[b]From “The Information Philosopher” website:
Peter Strawson argued in 1962 that whatever the deep metaphysical truth on the issues of determinism and free will, people would not give up talking about and feeling moral responsibility - praise and blame, guilt and pride, crime and punishment, gratitude, resentment, and forgiveness.
These “reactive attitudes” were for Strawson more real than whether they could be explained by fruitless disputes about free will, compatibilism, and determinism. They were “facts” of our natural human commitment to ordinary inter-personal attitudes. He said it was “a pity that talk of the moral sentiments has fallen out of favour,” since such talk was “the only possibility of reconciling these disputants to each other and the facts.” [/b]
How I translate this:
Even if we are not able [philosophically, scientifically etc.] to pin down the objective relationship between determinism and moral responsibility [out in the world of human interactions] we react to others as though we are in fact choosing our behaviors freely and thus we can be held responsible for the consequences of those behaviors that others do not approve of. And especially regarding those behaviors that others deem harmful to them.

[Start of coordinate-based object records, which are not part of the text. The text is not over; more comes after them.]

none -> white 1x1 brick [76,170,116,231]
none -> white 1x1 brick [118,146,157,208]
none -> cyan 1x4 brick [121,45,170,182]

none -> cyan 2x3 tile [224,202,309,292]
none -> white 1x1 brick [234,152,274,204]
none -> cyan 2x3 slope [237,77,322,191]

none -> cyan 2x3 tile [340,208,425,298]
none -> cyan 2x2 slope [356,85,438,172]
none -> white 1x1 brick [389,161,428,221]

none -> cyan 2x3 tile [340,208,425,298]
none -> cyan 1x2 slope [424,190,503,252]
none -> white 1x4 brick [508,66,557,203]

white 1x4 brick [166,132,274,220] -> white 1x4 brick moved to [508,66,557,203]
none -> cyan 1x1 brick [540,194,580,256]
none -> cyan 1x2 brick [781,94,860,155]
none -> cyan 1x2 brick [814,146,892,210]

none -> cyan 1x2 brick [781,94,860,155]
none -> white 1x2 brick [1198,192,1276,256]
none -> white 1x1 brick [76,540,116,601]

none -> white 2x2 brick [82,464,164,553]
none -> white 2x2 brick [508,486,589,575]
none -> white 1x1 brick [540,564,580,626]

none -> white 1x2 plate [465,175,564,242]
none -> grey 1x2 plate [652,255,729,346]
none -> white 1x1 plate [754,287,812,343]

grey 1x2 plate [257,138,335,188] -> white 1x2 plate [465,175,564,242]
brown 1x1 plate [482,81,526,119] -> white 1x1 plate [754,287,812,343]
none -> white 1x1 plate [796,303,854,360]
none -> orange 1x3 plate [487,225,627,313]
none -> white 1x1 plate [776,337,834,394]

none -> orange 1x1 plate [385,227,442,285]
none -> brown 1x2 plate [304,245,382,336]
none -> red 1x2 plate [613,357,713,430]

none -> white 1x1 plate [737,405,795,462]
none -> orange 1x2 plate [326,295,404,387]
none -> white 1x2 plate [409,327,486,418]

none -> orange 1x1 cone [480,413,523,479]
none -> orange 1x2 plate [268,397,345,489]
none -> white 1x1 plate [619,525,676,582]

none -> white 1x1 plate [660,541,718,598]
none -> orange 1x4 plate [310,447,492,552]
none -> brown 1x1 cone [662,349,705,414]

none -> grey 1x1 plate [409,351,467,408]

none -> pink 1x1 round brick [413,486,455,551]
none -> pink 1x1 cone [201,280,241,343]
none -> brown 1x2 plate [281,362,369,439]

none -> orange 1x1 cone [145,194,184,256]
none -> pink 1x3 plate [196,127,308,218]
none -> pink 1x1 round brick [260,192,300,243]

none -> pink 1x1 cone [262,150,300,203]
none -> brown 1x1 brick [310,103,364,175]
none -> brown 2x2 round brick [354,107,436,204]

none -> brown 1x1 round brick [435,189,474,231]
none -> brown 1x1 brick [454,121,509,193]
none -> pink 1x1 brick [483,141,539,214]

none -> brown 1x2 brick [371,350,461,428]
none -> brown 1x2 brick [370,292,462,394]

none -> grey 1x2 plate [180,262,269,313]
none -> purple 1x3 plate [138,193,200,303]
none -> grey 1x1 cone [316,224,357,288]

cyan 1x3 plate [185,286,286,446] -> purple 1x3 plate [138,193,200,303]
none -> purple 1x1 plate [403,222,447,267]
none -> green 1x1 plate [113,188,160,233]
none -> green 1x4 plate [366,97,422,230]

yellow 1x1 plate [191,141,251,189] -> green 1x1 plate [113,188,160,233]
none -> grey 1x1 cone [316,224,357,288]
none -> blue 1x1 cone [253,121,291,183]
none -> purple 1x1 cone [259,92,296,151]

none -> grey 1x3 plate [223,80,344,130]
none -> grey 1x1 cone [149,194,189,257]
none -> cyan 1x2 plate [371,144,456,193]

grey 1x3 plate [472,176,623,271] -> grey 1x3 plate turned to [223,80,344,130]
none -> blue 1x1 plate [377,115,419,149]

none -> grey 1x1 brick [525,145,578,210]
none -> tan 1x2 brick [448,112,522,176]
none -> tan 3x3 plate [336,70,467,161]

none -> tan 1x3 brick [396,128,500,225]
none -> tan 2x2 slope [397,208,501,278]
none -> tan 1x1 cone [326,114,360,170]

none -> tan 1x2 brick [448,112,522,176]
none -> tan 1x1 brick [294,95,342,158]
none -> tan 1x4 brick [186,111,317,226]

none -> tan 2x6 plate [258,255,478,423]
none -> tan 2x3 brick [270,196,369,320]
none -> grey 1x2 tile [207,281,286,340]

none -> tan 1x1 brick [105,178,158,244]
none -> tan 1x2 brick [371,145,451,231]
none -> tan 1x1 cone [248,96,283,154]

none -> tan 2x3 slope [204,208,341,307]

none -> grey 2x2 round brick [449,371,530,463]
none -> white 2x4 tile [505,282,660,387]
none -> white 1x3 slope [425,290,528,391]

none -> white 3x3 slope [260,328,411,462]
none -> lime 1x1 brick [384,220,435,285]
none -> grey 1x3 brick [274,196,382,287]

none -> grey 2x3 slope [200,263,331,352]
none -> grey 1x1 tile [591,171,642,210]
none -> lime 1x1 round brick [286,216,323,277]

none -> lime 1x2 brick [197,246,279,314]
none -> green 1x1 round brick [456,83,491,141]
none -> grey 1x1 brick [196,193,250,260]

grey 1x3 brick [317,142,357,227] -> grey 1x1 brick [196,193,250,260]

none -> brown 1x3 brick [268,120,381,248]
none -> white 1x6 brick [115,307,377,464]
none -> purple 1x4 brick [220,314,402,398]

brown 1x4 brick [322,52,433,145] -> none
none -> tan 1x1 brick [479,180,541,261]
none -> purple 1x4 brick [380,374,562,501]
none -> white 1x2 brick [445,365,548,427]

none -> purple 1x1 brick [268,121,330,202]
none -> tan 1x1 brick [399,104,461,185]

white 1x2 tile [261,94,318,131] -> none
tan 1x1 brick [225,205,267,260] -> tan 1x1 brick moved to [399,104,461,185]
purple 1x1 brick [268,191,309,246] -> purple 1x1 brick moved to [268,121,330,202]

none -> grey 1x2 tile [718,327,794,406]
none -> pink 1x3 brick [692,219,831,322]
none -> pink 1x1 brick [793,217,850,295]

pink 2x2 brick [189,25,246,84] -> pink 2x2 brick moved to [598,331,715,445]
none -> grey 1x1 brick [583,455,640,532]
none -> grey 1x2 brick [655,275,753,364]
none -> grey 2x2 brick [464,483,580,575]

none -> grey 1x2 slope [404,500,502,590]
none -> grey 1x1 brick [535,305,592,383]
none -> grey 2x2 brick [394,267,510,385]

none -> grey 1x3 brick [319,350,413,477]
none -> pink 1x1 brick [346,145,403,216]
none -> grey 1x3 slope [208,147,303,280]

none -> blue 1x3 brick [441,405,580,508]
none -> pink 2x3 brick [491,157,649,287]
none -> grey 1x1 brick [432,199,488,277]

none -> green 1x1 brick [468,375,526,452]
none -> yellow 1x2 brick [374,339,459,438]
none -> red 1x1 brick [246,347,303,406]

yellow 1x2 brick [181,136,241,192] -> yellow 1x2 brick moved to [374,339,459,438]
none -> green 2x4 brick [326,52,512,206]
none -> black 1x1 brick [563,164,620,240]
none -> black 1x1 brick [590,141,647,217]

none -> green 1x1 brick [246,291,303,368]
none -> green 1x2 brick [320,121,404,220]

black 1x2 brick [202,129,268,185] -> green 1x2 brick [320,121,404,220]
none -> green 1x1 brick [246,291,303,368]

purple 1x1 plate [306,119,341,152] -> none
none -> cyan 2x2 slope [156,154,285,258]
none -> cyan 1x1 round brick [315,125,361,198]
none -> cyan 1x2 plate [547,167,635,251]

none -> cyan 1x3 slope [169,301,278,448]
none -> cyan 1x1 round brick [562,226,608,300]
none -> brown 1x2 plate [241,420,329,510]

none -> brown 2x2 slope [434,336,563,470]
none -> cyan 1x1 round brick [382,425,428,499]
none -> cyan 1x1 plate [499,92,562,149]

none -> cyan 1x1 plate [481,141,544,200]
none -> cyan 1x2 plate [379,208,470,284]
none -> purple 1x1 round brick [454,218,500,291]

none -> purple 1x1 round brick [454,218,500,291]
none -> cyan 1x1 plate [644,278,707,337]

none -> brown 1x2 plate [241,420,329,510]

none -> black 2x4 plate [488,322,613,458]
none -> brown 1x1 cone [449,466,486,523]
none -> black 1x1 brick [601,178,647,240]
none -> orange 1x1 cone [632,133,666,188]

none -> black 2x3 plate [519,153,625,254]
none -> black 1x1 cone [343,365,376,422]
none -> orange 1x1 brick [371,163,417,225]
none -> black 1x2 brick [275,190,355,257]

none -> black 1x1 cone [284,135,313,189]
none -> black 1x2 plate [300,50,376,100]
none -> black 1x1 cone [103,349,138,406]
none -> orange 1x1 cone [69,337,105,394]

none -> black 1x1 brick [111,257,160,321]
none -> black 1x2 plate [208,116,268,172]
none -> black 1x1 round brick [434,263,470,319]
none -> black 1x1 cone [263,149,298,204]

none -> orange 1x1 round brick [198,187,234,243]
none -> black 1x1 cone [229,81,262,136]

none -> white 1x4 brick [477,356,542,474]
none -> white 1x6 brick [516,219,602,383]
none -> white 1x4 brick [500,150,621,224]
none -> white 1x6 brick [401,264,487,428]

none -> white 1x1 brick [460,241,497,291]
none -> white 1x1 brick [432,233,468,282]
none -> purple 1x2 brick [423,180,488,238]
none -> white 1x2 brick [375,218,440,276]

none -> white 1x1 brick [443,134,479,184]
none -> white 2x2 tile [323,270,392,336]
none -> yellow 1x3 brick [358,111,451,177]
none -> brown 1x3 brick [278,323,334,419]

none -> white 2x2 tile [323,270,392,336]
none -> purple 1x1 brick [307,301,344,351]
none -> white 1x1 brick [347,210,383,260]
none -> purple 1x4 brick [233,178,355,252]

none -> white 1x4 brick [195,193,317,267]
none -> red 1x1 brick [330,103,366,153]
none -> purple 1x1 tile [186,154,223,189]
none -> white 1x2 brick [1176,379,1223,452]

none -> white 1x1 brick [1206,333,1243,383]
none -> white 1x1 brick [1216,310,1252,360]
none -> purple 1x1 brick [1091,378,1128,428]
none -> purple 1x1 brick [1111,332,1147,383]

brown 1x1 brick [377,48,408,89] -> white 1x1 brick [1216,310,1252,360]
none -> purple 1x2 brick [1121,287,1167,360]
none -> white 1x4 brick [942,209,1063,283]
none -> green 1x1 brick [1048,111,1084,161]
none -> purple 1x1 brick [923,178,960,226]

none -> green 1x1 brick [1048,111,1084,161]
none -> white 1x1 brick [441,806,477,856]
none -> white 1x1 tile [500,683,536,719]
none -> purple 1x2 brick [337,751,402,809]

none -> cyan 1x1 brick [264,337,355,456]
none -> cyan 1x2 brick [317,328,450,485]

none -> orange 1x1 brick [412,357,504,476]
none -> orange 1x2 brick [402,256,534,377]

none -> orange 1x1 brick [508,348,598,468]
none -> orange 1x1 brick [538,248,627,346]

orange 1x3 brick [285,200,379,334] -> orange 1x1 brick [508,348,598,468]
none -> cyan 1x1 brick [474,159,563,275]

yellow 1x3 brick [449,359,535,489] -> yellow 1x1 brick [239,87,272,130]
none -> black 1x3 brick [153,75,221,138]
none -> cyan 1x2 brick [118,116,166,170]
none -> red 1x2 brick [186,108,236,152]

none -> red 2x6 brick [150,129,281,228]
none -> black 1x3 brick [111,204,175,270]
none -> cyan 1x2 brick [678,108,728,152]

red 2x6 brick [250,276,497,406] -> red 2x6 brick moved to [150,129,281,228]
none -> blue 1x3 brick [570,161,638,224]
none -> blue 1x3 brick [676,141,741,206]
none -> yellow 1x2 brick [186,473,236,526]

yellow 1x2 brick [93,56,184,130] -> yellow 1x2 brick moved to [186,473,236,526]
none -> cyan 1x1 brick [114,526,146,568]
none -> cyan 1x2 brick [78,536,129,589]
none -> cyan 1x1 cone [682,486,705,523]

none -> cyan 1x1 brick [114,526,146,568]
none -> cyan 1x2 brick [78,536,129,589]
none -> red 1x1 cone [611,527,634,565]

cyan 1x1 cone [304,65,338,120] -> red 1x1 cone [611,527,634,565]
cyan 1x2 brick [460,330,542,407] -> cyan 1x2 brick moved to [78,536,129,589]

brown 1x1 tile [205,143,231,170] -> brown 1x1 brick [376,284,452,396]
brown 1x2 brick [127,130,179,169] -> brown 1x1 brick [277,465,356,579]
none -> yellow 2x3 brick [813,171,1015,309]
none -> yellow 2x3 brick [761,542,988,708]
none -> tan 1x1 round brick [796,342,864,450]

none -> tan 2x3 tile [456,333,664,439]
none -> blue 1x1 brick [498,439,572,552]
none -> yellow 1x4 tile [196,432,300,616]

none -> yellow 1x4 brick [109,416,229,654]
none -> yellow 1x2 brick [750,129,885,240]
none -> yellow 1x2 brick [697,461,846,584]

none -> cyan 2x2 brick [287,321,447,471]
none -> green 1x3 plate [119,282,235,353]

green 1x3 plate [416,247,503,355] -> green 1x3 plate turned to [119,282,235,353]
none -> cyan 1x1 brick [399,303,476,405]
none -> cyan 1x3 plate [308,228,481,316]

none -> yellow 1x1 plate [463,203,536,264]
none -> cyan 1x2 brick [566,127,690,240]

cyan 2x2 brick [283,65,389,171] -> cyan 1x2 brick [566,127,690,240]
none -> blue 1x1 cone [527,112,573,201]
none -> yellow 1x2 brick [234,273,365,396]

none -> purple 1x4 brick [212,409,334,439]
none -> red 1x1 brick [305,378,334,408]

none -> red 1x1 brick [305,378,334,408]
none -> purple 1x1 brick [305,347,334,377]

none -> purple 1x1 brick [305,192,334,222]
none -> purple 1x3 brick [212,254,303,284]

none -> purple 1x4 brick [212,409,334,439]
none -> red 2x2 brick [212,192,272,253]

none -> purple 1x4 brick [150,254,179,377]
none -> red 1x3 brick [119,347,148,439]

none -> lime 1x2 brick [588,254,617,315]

This feels “real” to us and that has to be enough until the objective truth can finally be pinned down.
But it would seem that, however one either talks or does not talk of “moral sentiments”, we are still just groping in the dark. We each of us one by one take a more or less educated leap of faith to a point of view that either assigns moral responsibility to ourselves and to others or presumes this is all just an illusion in a world where everything that we think, feel and do is only as it ever could have been.
My own dilemma moreover goes further still. Even if I do take that leap to free will [and I do] I still land on this:
If I am always of the opinion that 1] my own values are rooted in dasein and 2] that there are no objective values “I” can reach, then every time I make one particular moral/political leap, I am admitting that I might have gone in the other direction…or that I might just as well have gone in the other direction. Then “I” begins to fracture and fragment to the point there is nothing able to actually keep it all together. At least not with respect to choosing sides morally and politically.